Planned Parenthood issued the following statement about the override: “Today’s vote reveals that some legislators care more about scoring political points than they do about protecting women’s rights and health. We urge all North Carolinians who value reproductive rights and health to remember this vote in November of next year.”
But National Right to Life applauded the override.
“Mothers and their unborn children are the victors today because this law would protect a mother’s right to receive vital information prior to making a life or death decision about her unborn child,” said Mary Spaulding Balch, director of state legislation for the National Right to Life Committee.“With final passage of this law, no longer will mothers in North Carolina be left to the one-sided sales-promoting information provided by an industry that is in the business of killing unborn children.”
The informed consent bill provides that a booklet containing scientifically accurate information about risks, alternatives and information on the development of the unborn child, compiled by the Department of Health and Human Services, be offered to the mother at least 24 hours prior to an abortion so that she might have the opportunity to read and understand the information.
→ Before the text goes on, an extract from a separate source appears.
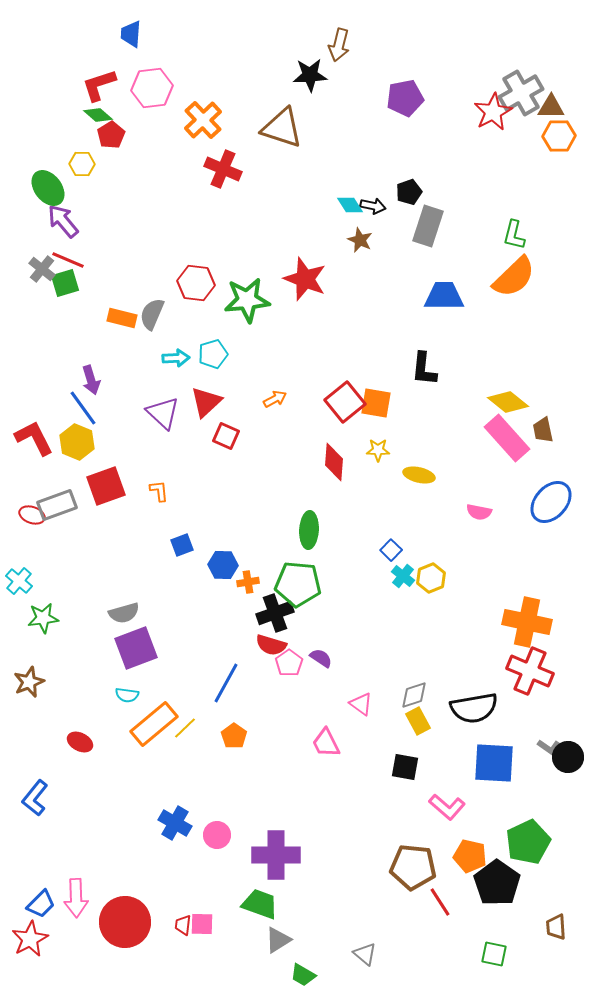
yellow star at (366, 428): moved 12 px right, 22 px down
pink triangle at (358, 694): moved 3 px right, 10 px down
It also provides that an ultrasound image of the unborn child be displayed at least four hours prior to an abortion so that the mother might view it.
“The abortion industry, working in league with Governor Perdue, attempted to place a financial bottom line above the rights and protection of mothers,” Balch added.
North Carolina Right to Life president Holt said North Carolina will join twenty-five other states with similar informed consent laws for abortion.
“The law [requires] that every mother be given an opportunity to view an ultrasound of her unborn child prior to an abortion. It also would have required the state to create a website where mothers can learn more about the development of their unborn children, alternatives to abortion, and a list of places where they can obtain a free ultrasound,” Holt said.
Perdue, who supports abortion, already vetoed the state budget in part because it disallowed state taxpayer funding of Planned Parenthood, and she is expected to veto this pro-woman, pro-life bill as well. According to the Charlotte Observer, Perdue said “government has no role interfering in the relationship between a doctor and a patient” and one of her representatives called the bill an example of “Republicans’ more extreme agenda.”
Some 34 other states already have a waiting period on abortion on the books and Republican Sen. Warren Daniel of Morganton, on the Senate floor, told lawmakers, “We know statistically that this type of legislation helps to make abortions more rare.” He said the bill could reduce the 30,000 abortions in North Carolina annually by as much as 10 percent.
“We believe this gives women the best information they need to make a decision they will live with for the rest of their lives,” said Daniel. “Are we adding regulations to the abortion industry? Yes we are. We know statistically this will save lives.”
During the committee debate on the legislation, lawmakers engaged in a jaw-dropping discussion to determine if it is better that children not be killed in an abortion or save the state money. Members of the appropriations committee debated a fiscal note legislative staff attached to the bill saying it would result in more than 2,900 births of children annually who may otherwise have become victims of abortion. The made the estimates based on similar legislation in Mississippi that resulted in abortion reductions and claimed the births would cost the state approximately $7 million a year in Medicaid expenses.
Rep. Burt Jones of Rockingham was incredulous and said, according to WRAL, that he couldn’t believe legislators were debating whether more abortions or more expenses were better.
“To me, it is incredible that we would even debate the idea that somehow we can improve the fiscal impact of this state by not allowing children to be born,” he said. “I’m a fiscal conservative, but if we’ve got to pay a little more money in this state because more children have the right to be born, then so be it.”